On the motivic measure on the space of functions (Q2471420)

The paper studies the relation between the measure on the space of function-germs and the motivic measure on the space of arcs. The author demonstrates the way to reduce the integration over the space of functions to the integration over multi-arcs. Let \(\mathbb{P}O_{(C^2,0)}\) be the projectivized space of function germs on the plane, let \(\mathcal{L}_{(C^2,0)}\) be the space of arcs and \(B\) be the space of branches at the origin (so that \(B=\mathcal{L}/\text{Aut}(C^1,0)\)).
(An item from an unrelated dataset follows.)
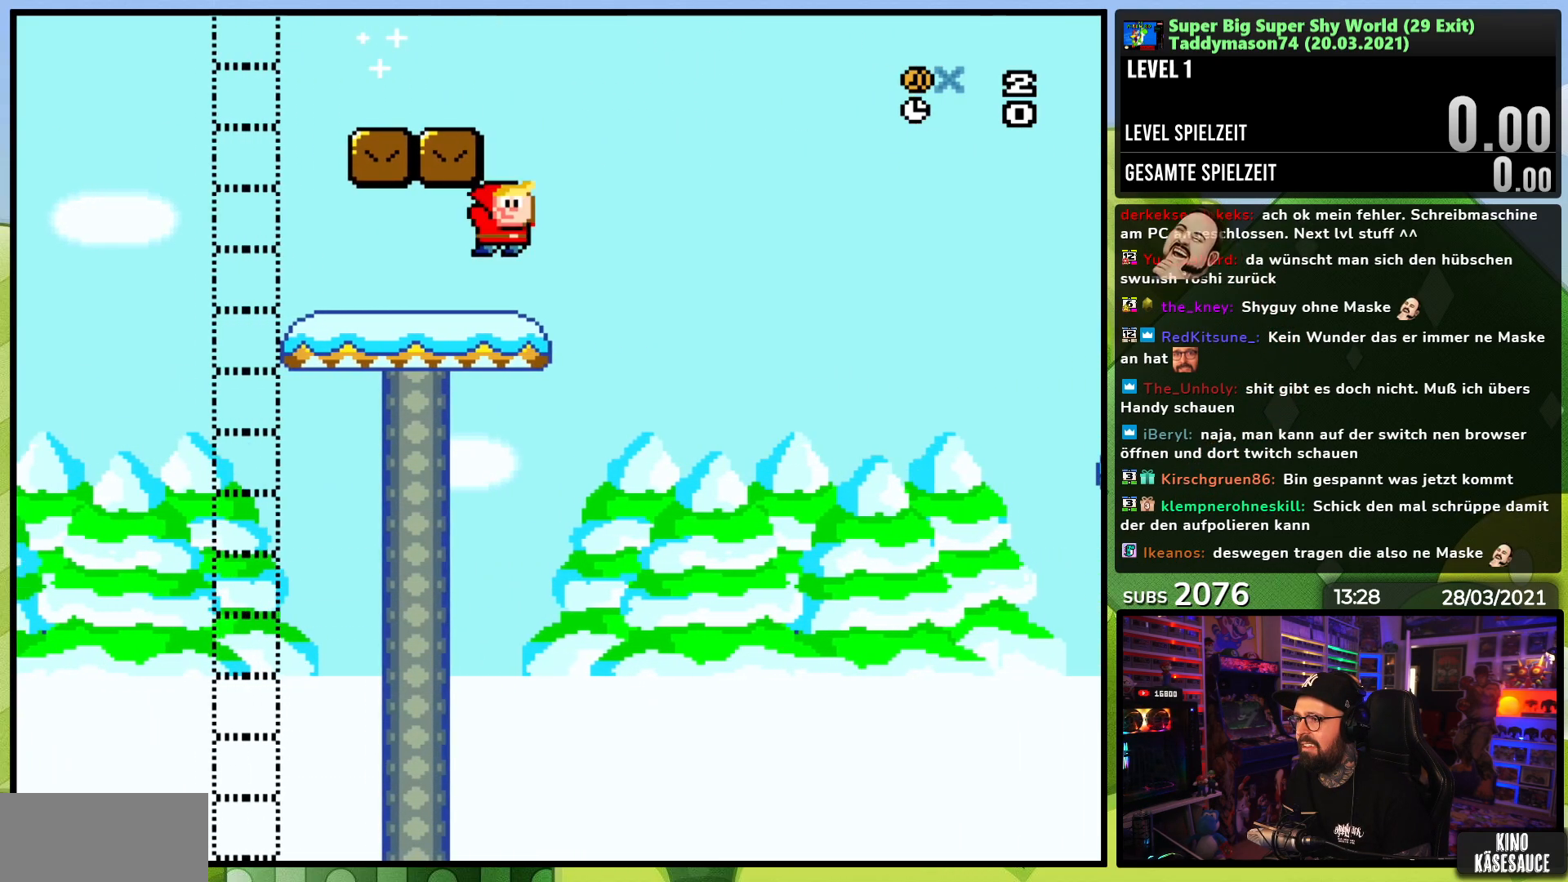
{"dt_ms": 500, "buttons": ["B", "Y", "DPAD_LEFT"], "events": [[50, "DPAD_LEFT", "down"], [167, "B", "up"], [450, "B", "down"]]}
Each function-germ defines the germ of curve, thus defining the map: \(Z:\mathbb{P}O_{(C^2,0)}\to\coprod S^kB\). The measure on \(\mathbb{P}O_{(C^2,0)}\) was constructed by Campillo Delgado and Goussein-Zade (first defined for the cylindric sets then extended to the algebra of measurable sets). The motivic measure on \(\mathcal{L}\) was constructed by Kontsevich, Denef and Loeser. It descends to the measure on the space of branches \(B\). These measures extend naturally to the symmetric products: \(S^k\mathcal{L}\) and \(S^kB\). The relation between the corresponding integrals is given in Lemma 3.2. Finally, the measures on \(S^kB\) and \(\mathbb{P}O_{(C^2,0)}\) are related by the formula (Theorem 3.5): \[ \mu(N)=\int_M\mathbb{L}^{\delta(\gamma)-k-P(\gamma)}d\chi_g \] Here: \(M\subset S^kB\), \(N=Z^{-1}(M)\), \(\mathbb{L}\in K_0(\text{Var}_C)\) is the class of \(C^1\) in the Grothendieck ring of varieties, \(\delta(\gamma)\) is the delta invariant of the plane curve defined by \(\gamma\) (aka the genus discrepancy, aka the virtual number of nodes) and \(P(\gamma)\) is the kappa invariant of the plane curve (the local degree of intersection of the curve with its generic polar). Several examples are considered (the spaces of curves with ordinary multiple points, \(A_k\)'s and \(x^p+y^q\) for \(\text{gcd}(p,q)=1\) and some other integrals). Finally, the correspondence for Euler characteristic is discussed.